RGS STEM girls buck the national trend

GIRLS at Ripon Grammar School are bucking the national trend, with more than 69% excelling in maths and science subjects at A-level.

Although there has been an increase in the number of girls taking biology and chemistry nationally, poor take-up in maths and physics means females are still lagging behind in STEM subjects overall. 

But gender is clearly no barrier to girls studying these traditionally male-dominated A-levels at Ripon Grammar School.

Leading the field in this year’s results is Kathyrn Barrett, of Summerbridge, who has secured a place to study physics and astronomy at Durham University after gaining a clean sweep of A*s in maths, further maths, physics and chemistry.

“I wanted to study maths and sciences because I’ve always really enjoyed the subjects, I never felt there were any barriers,” she said.

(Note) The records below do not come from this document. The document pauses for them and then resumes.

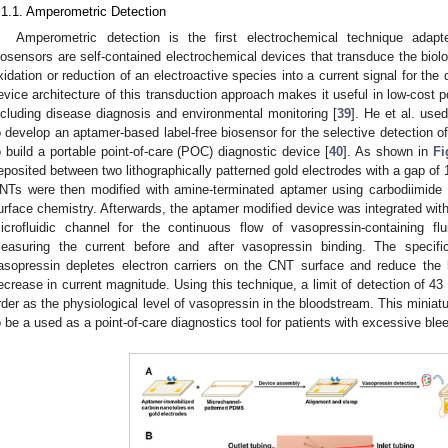
.1.1. Amperometric Detection
Amperometric detection is the first electrochemical technique adapt
iosensors are self-contained electrochemical devices that transduce the biol
xidation or reduction of an electroactive species into a current signal for the 
evice architecture of this transduction approach makes it useful in low-cost p
ncluding disease diagnosis and environmental monitoring [
39
]. He et al. use
o develop an aptamer-based label-free biosensor for the selective detection of
o build a portable point-of-care (POC) diagnostic device [
40
]. As shown in
Fi
eposited between two lithographically patterned gold electrodes with a gap of 
NTs were then modified with amine-terminated aptamer using carbodiimid
urface chemistry. Afterwards, the aptamer modified device was integrated wi
icrofluidic channel for the continuous flow of vasopressin-containing f
easuring the current before and after vasopressin binding. The specif
asopressin depletes electron carriers on the CNT surface and reduce the lo
ecrease in current magnitude. Using this technique, a limit of detection of 
rder as the physiological level of vasopressin in the bloodstream. This miniat
o be a used as a point-of-care diagnostics tool for patients with excessive ble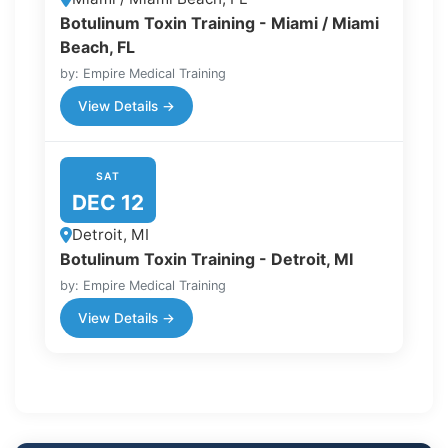
Botulinum Toxin Training - Miami / Miami
Beach, FL
by: Empire Medical Training
View Details →
SAT
DEC 12
Detroit, MI
Botulinum Toxin Training - Detroit, MI
by: Empire Medical Training
View Details →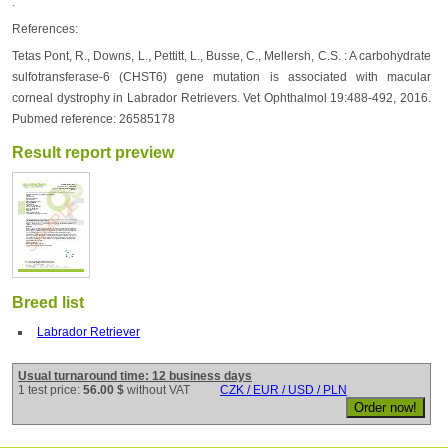
.
References:
Tetas Pont, R., Downs, L., Pettitt, L., Busse, C., Mellersh, C.S. : A carbohydrate
sulfotransferase-6 (CHST6) gene mutation is associated with macular
corneal dystrophy in Labrador Retrievers. Vet Ophthalmol 19:488-492, 2016.
Pubmed reference: 26585178
Result report preview
Breed list
Labrador Retriever
Usual turnaround time: 12 business days
1 test price:
56.00 $
without VAT
CZK / EUR / USD / PLN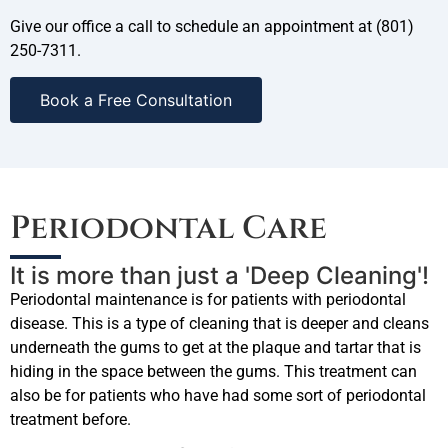
Give our office a call to schedule an appointment at (801)
250-7311.
Book a Free Consultation
Periodontal Care
It is more than just a 'Deep Cleaning'!
Periodontal maintenance is for patients with periodontal
disease. This is a type of cleaning that is deeper and cleans
underneath the gums to get at the plaque and tartar that is
hiding in the space between the gums. This treatment can
also be for patients who have had some sort of periodontal
treatment before.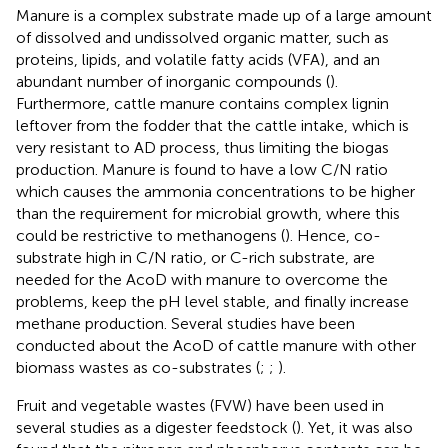
Manure is a complex substrate made up of a large amount
of dissolved and undissolved organic matter, such as
proteins, lipids, and volatile fatty acids (VFA), and an
abundant number of inorganic compounds (
).
Furthermore, cattle manure contains complex lignin
leftover from the fodder that the cattle intake, which is
very resistant to AD process, thus limiting the biogas
production. Manure is found to have a low C/N ratio
which causes the ammonia concentrations to be higher
than the requirement for microbial growth, where this
could be restrictive to methanogens (
). Hence, co-
substrate high in C/N ratio, or C-rich substrate, are
needed for the AcoD with manure to overcome the
problems, keep the pH level stable, and finally increase
methane production. Several studies have been
conducted about the AcoD of cattle manure with other
biomass wastes as co-substrates (
;
;
).
Fruit and vegetable wastes (FVW) have been used in
several studies as a digester feedstock (
). Yet, it was also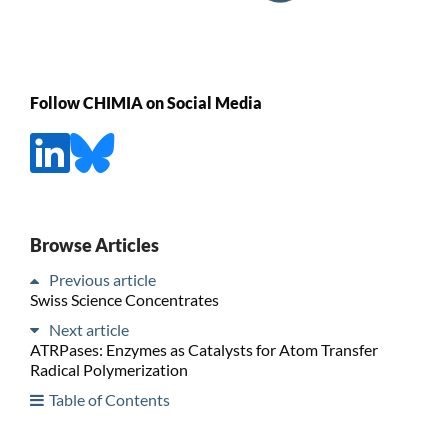
Follow CHIMIA on Social Media
Browse Articles
Previous article
Swiss Science Concentrates
Next article
ATRPases: Enzymes as Catalysts for Atom Transfer
Radical Polymerization
Table of Contents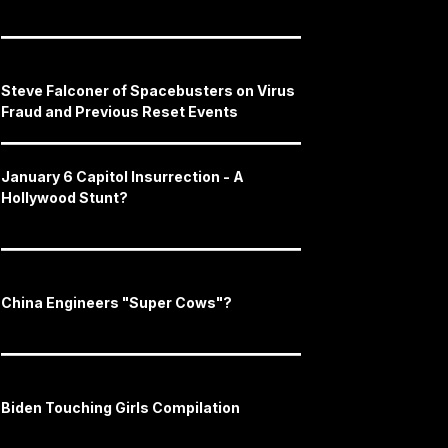
Steve Falconer of Spacebusters on Virus
Fraud and Previous Reset Events
January 6 Capitol Insurrection - A
Hollywood Stunt?
China Engineers "Super Cows"?
Biden Touching Girls Compilation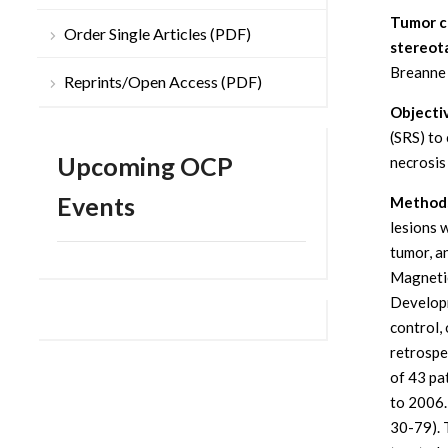
Tumor co
Order Single Articles (PDF)
stereota
Breanne 
Reprints/Open Access (PDF)
Objecti
(SRS) to
Upcoming OCP
necrosis
Events
Methods
lesions 
tumor, a
Magnetic
Developm
control,
retrospe
of 43 pa
to 2006.
30-79). 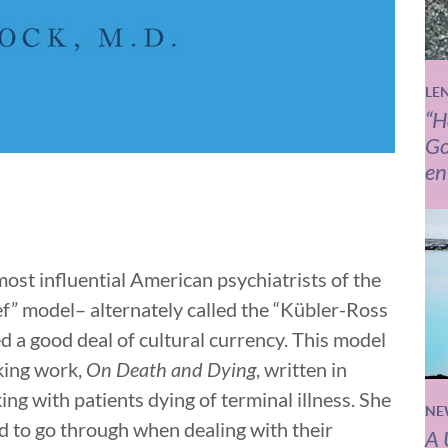
LE
“H
Go
en
st influential American psychiatrists of the
ief” model– alternately called the “Kübler-Ross
ed a good deal of cultural currency. This model
aking work,
On Death and Dying
, written in
g with patients dying of terminal illness. She
NE
ed to go through when dealing with their
A 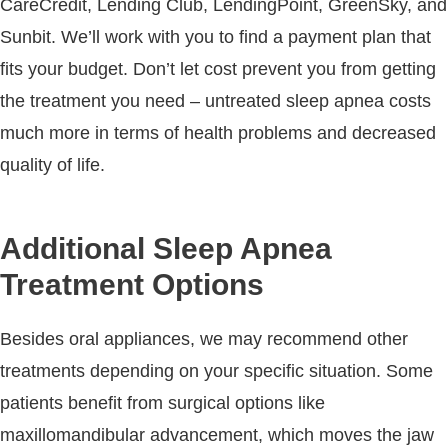
CareCredit, Lending Club, LendingPoint, GreenSky, and
Sunbit. We’ll work with you to find a payment plan that
fits your budget. Don’t let cost prevent you from getting
the treatment you need – untreated sleep apnea costs
much more in terms of health problems and decreased
quality of life.
Additional Sleep Apnea
Treatment Options
Besides oral appliances, we may recommend other
treatments depending on your specific situation. Some
patients benefit from surgical options like
maxillomandibular advancement, which moves the jaw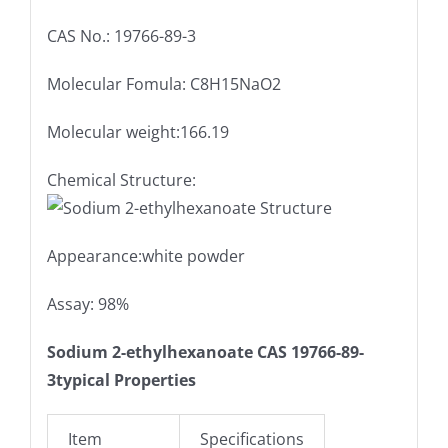
CAS No.: 19766-89-3
Molecular Fomula: C8H15NaO2
Molecular weight:166.19
Chemical Structure:
Appearance:white powder
Assay: 98%
Sodium 2-ethylhexanoate CAS 19766-89-
3
typical Properties
Item
Specifications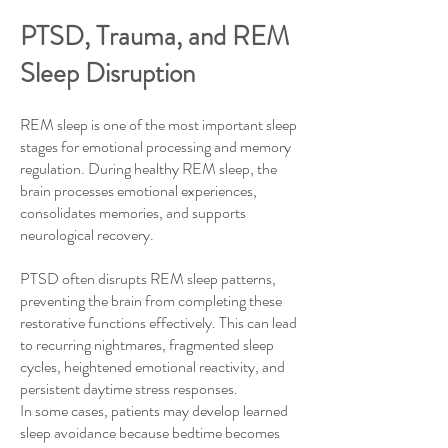
PTSD, Trauma, and REM
Sleep Disruption
REM sleep is one of the most important sleep
stages for emotional processing and memory
regulation. During healthy REM sleep, the
brain processes emotional experiences,
consolidates memories, and supports
neurological recovery.
PTSD often disrupts REM sleep patterns,
preventing the brain from completing these
restorative functions effectively. This can lead
to recurring nightmares, fragmented sleep
cycles, heightened emotional reactivity, and
persistent daytime stress responses.
In some cases, patients may develop learned
sleep avoidance because bedtime becomes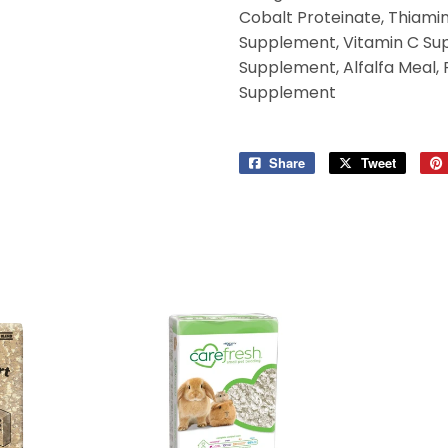
Cobalt Proteinate, Thiami
Supplement, Vitamin C Suppl
Supplement, Alfalfa Meal, 
Supplement
Share
Share
Tweet
Tweet
on
on
Facebook
Twitter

“I wasn’t expecting to get all A*s, I’m really excited about going to Durham now.”

More than half of the school’s upper sixth female students are now heading off to study maths and science-based subjects at university.

They include Grace Cahill, 18, from Huby, who achieved A*s in chemistry and maths and a B in psychology to secure her place studying chemical engineering at the University of Manchester, which includes a year in industry.

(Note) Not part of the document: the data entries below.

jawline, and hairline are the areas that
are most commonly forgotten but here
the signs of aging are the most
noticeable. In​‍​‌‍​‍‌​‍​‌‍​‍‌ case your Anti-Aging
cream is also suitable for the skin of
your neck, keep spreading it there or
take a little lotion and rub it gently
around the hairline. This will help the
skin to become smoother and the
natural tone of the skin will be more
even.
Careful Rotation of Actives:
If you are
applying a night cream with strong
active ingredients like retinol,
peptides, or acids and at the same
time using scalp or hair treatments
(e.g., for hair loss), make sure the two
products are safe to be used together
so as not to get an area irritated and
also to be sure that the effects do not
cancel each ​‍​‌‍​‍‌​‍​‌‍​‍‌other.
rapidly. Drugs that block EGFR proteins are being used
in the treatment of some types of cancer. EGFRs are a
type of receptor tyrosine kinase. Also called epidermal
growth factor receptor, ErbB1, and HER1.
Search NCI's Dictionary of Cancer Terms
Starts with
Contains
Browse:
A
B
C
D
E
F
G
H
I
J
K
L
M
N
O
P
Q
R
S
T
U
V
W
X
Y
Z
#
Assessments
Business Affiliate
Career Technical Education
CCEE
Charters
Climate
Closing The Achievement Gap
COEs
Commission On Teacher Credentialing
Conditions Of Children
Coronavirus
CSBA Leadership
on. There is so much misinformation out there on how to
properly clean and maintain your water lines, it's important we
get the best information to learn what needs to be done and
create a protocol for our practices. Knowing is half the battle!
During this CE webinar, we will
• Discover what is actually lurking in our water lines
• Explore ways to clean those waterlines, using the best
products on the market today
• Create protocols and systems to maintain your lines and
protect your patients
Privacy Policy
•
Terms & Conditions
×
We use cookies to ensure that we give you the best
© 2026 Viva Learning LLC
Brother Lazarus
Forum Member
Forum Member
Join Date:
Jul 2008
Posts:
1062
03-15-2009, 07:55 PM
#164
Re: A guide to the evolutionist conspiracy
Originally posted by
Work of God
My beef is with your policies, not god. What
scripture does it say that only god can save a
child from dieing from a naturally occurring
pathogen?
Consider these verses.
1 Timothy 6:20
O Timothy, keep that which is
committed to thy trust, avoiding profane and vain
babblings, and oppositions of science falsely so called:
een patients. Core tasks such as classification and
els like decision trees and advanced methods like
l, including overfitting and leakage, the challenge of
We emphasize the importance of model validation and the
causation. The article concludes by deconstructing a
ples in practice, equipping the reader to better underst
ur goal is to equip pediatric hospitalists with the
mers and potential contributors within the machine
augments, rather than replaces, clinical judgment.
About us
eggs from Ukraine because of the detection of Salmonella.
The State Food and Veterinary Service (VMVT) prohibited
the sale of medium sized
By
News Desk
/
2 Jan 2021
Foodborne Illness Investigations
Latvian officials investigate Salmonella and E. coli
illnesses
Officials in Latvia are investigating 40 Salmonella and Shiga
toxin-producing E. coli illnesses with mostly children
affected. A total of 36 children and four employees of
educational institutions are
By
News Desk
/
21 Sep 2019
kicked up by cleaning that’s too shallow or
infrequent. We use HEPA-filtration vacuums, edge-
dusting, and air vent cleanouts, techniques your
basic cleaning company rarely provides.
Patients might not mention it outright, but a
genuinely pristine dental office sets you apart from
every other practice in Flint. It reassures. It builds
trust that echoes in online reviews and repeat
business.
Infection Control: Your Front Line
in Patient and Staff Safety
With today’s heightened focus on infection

“It never occurred to me until I went to university open days that the subject was male-dominated. But it didn’t phase me. It’s never been an issue at school because there are so many girls in my science classes, so I’ve never felt in a minority.

"I like the fact you can do so many things with a degree in chemical engineering, and I'm really looking forward to my year in industry," she explained.

Evie Withington, 18, from Sharow, agreed. She achieved A*s in chemistry, biology and psychology and will be studying medicine at the University of Aberdeen.

“I always wanted to do something science related and there were always lots of girls in all my classes, so it was never an issue.”

Farmer’s daughter Laura Donaldson, 18, from North Stainley, said she was delighted to be awarded a place to study dentistry at Newcastle University after gaining top grades of A* and two As in chemistry, maths and biology: “I couldn’t believe it, I was so happy when I got my results.”